◆ Given data
···

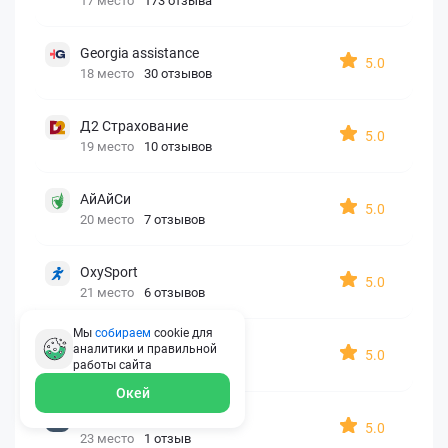
17 место
173 отзыва
Georgia assistance
5.0
18 место
30 отзывов
Д2 Страхование
5.0
19 место
10 отзывов
АйАйСи
5.0
20 место
7 отзывов
OxySport
5.0
21 место
6 отзывов
Мы
собираем
cookie для
ERGO AXA
аналитики и правильной
5.0
22 место
2 отзыва
работы
сайта
Окей
Oxy Travel Premium
5.0
23 место
1 отзыв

···

◆ Work request
Convert all of the text read from the material above into a JSON list of strings, one string per line, with blank lines left out and the pictures excluded.

◆ Expected answer
[
  "17 место",
  "173 отзыва",
  "Georgia assistance",
  "5.0",
  "18 место",
  "30 отзывов",
  "Д2 Страхование",
  "5.0",
  "19 место",
  "10 отзывов",
  "АйАйСи",
  "5.0",
  "20 место",
  "7 отзывов",
  "OxySport",
  "5.0",
  "21 место",
  "6 отзывов",
  "Мы",
  "собираем",
  "cookie для",
  "ERGO AXA",
  "аналитики и правильной",
  "5.0",
  "22 место",
  "2 отзыва",
  "работы",
  "сайта",
  "Окей",
  "Oxy Travel Premium",
  "5.0",
  "23 место",
  "1 отзыв"
]